You can "like" Norovirus on the NHS website: a FB Like Button Fail


The NHS have made unfortunate use of the Facebook Like button, by putting it on their disease profile pages. That means that you can officially “like” the norovirus.. and 89 people have. See above.

Facebook have been pushing out the like button to webmasters around the world – encouraging everyone from online retailers to bloggers to use the like button as a way to bring their webpages to wide audiences on the social network.

Like is a fine word for social chit-chat – you can like your friend’s comment about Saturday night – but something more neutral like “share” or “recommend” is needed for more serious stories. Or other pages where it’s inappropriate to express “like”. You can customise the word expressed in the Facebook widget though the little thumbs-up icon remains the same. All buttons now perform the same function of posting a link complete with a thumbnail picture to the user’s homepage.

You could argue that the 89 people who clicked “like” on the NHS Norovirus page are actually liking the advice given rather than the virus itself. But that’s not what it looks like… It just looks like they’ve liked the seasonal vomiting bug.

There’s a similar problem with news stories – which are predominantly negative – earthquakes and wars and so on. “Like” just isn’t the right word to express interest in the story.
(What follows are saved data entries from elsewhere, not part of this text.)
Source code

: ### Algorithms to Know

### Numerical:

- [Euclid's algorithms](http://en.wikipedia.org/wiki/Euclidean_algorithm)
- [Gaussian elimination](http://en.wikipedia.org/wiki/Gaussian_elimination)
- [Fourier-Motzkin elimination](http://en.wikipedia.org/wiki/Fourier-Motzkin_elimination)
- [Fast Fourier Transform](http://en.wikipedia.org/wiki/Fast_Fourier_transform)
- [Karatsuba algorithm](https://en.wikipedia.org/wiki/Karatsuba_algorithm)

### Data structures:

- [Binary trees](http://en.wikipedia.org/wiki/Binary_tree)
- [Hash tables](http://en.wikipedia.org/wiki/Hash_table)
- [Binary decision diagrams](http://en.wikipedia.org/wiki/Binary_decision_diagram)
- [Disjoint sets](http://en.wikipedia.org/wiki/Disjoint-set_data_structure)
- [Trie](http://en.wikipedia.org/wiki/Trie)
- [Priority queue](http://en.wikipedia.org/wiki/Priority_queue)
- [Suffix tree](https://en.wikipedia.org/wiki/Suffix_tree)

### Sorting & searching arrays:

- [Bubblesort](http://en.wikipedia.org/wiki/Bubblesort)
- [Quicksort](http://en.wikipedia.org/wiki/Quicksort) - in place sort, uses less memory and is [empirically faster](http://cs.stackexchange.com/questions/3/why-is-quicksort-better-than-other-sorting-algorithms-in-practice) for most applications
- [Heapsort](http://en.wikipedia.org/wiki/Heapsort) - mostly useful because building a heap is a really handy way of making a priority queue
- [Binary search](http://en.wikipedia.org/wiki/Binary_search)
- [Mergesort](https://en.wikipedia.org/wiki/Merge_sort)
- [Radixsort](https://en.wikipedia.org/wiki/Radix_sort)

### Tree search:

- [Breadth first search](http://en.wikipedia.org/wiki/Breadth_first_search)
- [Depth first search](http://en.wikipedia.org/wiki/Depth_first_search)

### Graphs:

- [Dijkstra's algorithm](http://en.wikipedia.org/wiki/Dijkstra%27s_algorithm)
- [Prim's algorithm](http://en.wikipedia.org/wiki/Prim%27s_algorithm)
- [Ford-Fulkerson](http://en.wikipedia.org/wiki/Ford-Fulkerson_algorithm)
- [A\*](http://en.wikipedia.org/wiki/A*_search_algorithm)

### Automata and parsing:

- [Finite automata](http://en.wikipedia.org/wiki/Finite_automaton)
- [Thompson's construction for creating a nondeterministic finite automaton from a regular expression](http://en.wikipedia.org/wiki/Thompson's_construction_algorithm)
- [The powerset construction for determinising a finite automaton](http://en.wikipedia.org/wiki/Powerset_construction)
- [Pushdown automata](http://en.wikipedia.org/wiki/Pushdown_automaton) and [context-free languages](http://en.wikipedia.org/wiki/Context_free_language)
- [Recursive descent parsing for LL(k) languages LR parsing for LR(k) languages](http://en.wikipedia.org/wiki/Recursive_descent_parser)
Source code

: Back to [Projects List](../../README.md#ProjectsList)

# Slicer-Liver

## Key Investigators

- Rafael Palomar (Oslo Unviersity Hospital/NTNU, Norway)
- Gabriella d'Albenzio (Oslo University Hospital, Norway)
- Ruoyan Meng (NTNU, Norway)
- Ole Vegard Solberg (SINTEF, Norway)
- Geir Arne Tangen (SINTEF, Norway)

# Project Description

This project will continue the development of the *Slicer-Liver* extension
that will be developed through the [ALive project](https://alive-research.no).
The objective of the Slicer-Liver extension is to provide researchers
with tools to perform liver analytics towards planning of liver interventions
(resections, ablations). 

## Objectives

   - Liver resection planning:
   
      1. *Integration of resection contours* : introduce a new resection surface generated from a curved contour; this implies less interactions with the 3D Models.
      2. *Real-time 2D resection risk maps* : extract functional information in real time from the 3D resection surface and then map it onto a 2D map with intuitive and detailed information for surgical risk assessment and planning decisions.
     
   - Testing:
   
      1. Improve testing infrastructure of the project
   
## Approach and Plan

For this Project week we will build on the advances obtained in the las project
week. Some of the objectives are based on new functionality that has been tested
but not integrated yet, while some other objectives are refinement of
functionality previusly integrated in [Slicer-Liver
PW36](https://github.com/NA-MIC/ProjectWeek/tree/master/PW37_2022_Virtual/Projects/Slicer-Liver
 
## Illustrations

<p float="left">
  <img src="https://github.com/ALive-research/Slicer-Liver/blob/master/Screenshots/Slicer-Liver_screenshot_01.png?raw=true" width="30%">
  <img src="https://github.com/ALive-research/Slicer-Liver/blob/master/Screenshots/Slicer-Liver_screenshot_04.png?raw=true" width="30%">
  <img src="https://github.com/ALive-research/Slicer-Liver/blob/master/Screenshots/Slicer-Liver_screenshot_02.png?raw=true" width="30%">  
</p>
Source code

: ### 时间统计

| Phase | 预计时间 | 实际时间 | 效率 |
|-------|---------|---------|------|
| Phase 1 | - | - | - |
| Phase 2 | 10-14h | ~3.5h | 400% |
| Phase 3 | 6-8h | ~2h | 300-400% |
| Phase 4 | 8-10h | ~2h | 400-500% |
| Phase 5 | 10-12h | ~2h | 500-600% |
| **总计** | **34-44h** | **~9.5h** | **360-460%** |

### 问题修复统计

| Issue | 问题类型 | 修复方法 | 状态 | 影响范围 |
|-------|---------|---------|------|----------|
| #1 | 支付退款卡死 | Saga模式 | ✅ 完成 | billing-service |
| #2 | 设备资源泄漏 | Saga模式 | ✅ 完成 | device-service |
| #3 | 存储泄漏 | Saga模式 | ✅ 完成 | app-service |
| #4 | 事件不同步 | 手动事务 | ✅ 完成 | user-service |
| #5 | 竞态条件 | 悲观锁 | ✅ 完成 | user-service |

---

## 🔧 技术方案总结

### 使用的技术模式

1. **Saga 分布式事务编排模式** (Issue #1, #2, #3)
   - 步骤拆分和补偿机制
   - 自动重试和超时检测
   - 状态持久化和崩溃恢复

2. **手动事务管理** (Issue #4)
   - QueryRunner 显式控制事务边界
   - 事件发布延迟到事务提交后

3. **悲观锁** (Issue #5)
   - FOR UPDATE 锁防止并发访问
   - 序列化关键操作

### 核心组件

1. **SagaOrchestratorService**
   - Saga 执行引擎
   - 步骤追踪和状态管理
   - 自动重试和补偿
Spotted any other inappropriate uses of “like”?

Anna Leach


  • sounds like many people failed the “guess the intention” test. whoever assumes that folks sharing this article by means of a like button click are literally saying they “like” the virus should go retake Context 101.

  • How unfortunate indeed, maybe the clicker’s intention was to say that they’re thankful that the website owner published that information for awareness, however, it gave a wrong information that they actually loved or liked the underlying problem. Maybe instead of “Like” button, it should have been any other relevant button.